Mont-Saint-Michel : une réforme de gouvernance suscite la controverse

Une réforme de la gouvernance du Mont-Saint-Michel provoque la colère des syndicats.
Mont-Saint-Michel : une réforme de gouvernance suscite la controverse
Le Mont-Saint-Michel visité par trois millions de personnes chaque année  - James Petermeier/ZUMA/SIPA

Avec trois millions de visiteurs par an, le Mont-Saint-Michel est le site touristique le plus fréquenté de France en dehors de l'Ile-de-France. Mais qui prendra en main la gestion de ce monument emblématique ? Mercredi, le Premier ministre a dévoilé une « réforme de la gouvernance » visant à améliorer l'administration quotidienne de l’abbaye.

L'initiative vise à abroger le système de gestion partagé entre le Centre des monuments nationaux (CMN), qui administre l’abbaye, et l’établissement public national du Mont-Saint-Michel (EPMSM), chargé des zones touristiques environnantes. Selon Matignon, l’ensemble du site sera désormais administré par une seule entité, l'EPMSM.

Un souhait partagé par les élus

Ce changement de gouvernance a été longtemps réclamé par les représentants locaux, incluant le président de la région Normandie, Hervé Morin. Un rapport de la Cour des comptes a également critiqué cette bicéphalie, indiquant qu'elle entrave la promotion d'une politique touristique et culturelle cohérente tout en nuisant aux recettes. Selon cette analyse, le double commandement freine « la réduction des coûts nécessaires face à des missions redondantes ».

« La réforme proposée s'inspire des recommandations de la Cour des comptes afin d'instaurer une gestion intégrée tout en maintenant l'équilibre financier du Centre des monuments nationaux », a précisé le Premier ministre Sébastien Lecornu par l'intermédiaire de la plateforme X.

Des craintes exprimées par les syndicats

Néanmoins, la disparition du CMN est perçue comme une grave menace. Les syndicats redoutent une perte des revenus générés par les entrées au site et des financements publics nécessaires pour l'entretien du monument, qui sont cruciaux pour d'autres sites. Ils qualifient cette décision d'« honteuse et irresponsable », et ont appelé à une grève jeudi, avec un rassemblement organisé devant le siège de l'EPMSM à Paris.

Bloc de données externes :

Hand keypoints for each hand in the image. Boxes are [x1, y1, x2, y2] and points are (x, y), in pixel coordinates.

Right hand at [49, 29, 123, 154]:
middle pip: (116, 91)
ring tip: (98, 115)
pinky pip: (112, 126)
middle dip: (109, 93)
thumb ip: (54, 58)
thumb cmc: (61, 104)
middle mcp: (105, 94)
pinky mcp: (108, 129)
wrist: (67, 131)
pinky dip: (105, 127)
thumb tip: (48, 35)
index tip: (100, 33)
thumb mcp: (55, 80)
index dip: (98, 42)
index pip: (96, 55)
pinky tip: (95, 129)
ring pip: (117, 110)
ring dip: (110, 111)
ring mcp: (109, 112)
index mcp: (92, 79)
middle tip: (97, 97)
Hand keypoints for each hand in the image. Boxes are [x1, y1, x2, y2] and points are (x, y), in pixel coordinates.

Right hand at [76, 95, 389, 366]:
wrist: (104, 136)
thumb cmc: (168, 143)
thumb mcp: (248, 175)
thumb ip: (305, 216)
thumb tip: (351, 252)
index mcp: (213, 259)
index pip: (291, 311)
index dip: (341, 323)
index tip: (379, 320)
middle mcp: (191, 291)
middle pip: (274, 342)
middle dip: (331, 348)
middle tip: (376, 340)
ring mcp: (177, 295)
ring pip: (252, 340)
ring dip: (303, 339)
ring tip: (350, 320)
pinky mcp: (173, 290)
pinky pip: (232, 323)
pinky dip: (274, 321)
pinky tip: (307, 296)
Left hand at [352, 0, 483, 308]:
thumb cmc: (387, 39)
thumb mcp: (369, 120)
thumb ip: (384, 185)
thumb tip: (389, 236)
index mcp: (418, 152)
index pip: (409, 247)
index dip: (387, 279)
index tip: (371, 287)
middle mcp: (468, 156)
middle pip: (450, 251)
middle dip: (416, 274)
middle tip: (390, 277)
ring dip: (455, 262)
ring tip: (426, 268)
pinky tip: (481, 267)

« Cette décision constitue une rupture avec la vision nationale du patrimoine et équivaut à une véritable mise à mort du Centre des Monuments Nationaux. Cela porte un coup fatal à l'ensemble de son réseau », ont alerté les syndicats CGT, CFDT et Sud Solidaires dans un communiqué. Jean-Elie Strappini, cosecrétaire général du syndicat CGT du CMN, a déclaré à l’AFP : « On dépèce le Centre des monuments nationaux de l’un de ses monuments clés pour le système de péréquation qui permet d’ouvrir un large éventail de sites à travers le pays. »

Actuellement, le Centre des monuments nationaux génère « 6 à 7 millions d'euros de bénéfices grâce à l'exploitation de l’abbaye du Mont-Saint-Michel », ce qui en fait l'un des principaux contributeurs au fonds commun des monuments, juste derrière l'Arc de Triomphe.